To an extent SFTR opened the door to the wider digital world, where we are already seeing the regulatory community looking to pull data from standardised market data models, rather than demand endless reports. This approach, that is gaining significant momentum in some markets, leads me to believe that SFTR may have been the last of its kind; the traditional reporting world is having one last hurrah in the form of the SEC’s latest proposals.
The CMU update published by the EC earlier in the week again underlines the desire of the EU to build a broadly-based capital markets ecosystem, where the reliance on bank financing is reduced, and the focus is on integrating previously separate national markets into a genuine single market as well as incentivising retail investors. The CMU is also seen as an integral part of the developing green agenda, where it is generally accepted that governments alone cannot finance the cost of the green transition, and that the role of the private sector is key to the success of this shift.
I have already mentioned the significant role that individuals must play in any developing capital markets ecosystem. As Europe grapples with the potential move away from state funded pay as you go pension systems to fully funded individual pensions, it is important that the infrastructure exists to support those investors. Quite rightly the EC highlights the need for better financial fluency at the individual level; one may conclude that street investors around GameStop were trading financial products that they did not fully appreciate, or understand the risks that they were taking.

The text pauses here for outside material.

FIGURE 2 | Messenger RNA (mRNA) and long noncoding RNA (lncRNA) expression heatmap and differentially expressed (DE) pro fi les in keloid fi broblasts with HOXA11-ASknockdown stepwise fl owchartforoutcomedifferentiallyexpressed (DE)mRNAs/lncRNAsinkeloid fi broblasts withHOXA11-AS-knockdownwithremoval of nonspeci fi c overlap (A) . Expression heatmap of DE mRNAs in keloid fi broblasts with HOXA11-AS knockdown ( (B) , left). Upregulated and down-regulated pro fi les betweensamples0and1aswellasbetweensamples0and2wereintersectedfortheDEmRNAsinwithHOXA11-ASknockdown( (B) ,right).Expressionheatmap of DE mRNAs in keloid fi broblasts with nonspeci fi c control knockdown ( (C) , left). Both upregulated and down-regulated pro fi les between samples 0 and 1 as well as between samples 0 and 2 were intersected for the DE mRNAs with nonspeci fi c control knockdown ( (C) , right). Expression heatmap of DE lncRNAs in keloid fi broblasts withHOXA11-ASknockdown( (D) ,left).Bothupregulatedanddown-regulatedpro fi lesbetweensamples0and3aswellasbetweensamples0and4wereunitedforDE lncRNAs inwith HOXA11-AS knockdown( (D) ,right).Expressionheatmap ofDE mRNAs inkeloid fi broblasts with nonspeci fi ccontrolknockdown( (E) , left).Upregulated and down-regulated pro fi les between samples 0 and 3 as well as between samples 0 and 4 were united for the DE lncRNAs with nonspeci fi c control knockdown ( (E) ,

So, whilst I would applaud much of the aspirational thinking in the update paper, I still feel there is much to do in other areas. What I would have like to have seen is references to how we can collectively make markets run more efficiently, and provide the services that in particular retail investors need in order engender their confidence.

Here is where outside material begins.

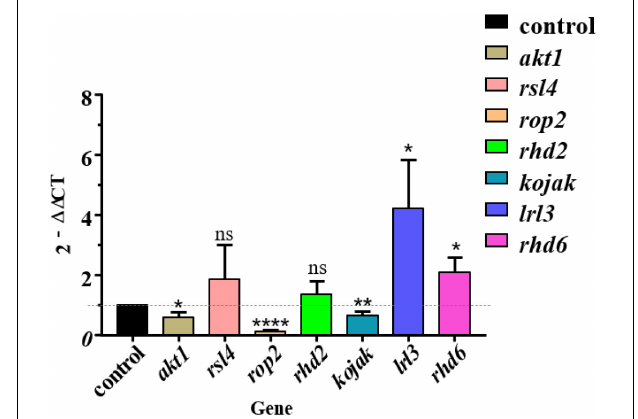
involved in root development in A . thaliana after colonization of S . lincolnensis L4. Expression of four genes lrl3 and rhd6 were upregulated in the L4 treatment group compared with the control group; expression of three genes akt1 , kojak , and rop2 were decreased; rsl4 and rhd2 have no significant difference compared with the control group. The “2 − (cid:49)(cid:49) C T ” method was used for calculating the expression change of target genes with 18S rRNA gene as housekeeping gene, in which 2 − (cid:49)(cid:49) C T > 1 or < 1 represents the upregulation or downregulation of target genes. The significances were presented by * P < 0.05; ** P < 0.01; **** P <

One of the most important factors that will support the CMU on a daily basis, is market liquidity. Without deep and liquid pools of securities, investors will not see effective price discovery and cheap and simple cash market execution. Not unexpectantly as someone who represents a securities lending association, you might argue that I would say that! However, as I look at the markets across Europe today, there is no doubt that the prevarication around CSDR has dented the confidence of many international investors.
Similarly, I have talked endlessly about the lack of market liquidity coming from UCITS constructs, and how the current restrictions make them an unattractive source for market makers and short side participants, etc. to source securities. Our recent analysis of SFTR data suggested that potentially over 90% of all lending liquidity comes from outside of Europe. Basel IV will only compound the situation, as it will penalise any direct exposure to unrated entities including many UCITS funds. Any logical switch to a pledge collateral model that would negate the capital issues associated with Basel IV, is not possible for UCITS due to their inability to receive collateral on any basis other than through a title transfer arrangement. What this tells me is that without some form of intervention, UCITS will increasingly become a source of ‘specials’ only, where the cost of capital associated with the trade will be outweighed by the value of the security to the borrower. Frankly this just feels wrong in my view, and fundamentally relying on non-EU market participants for most if not all of the liquidity underpinning the European markets, presents an increasing level of systemic risk that could undermine the success of the CMU project.
It is now the right time to re-evaluate what we want from these markets, and most importantly how we improve market liquidity being generated from within the EU as part of the desire to create a genuine single capital market.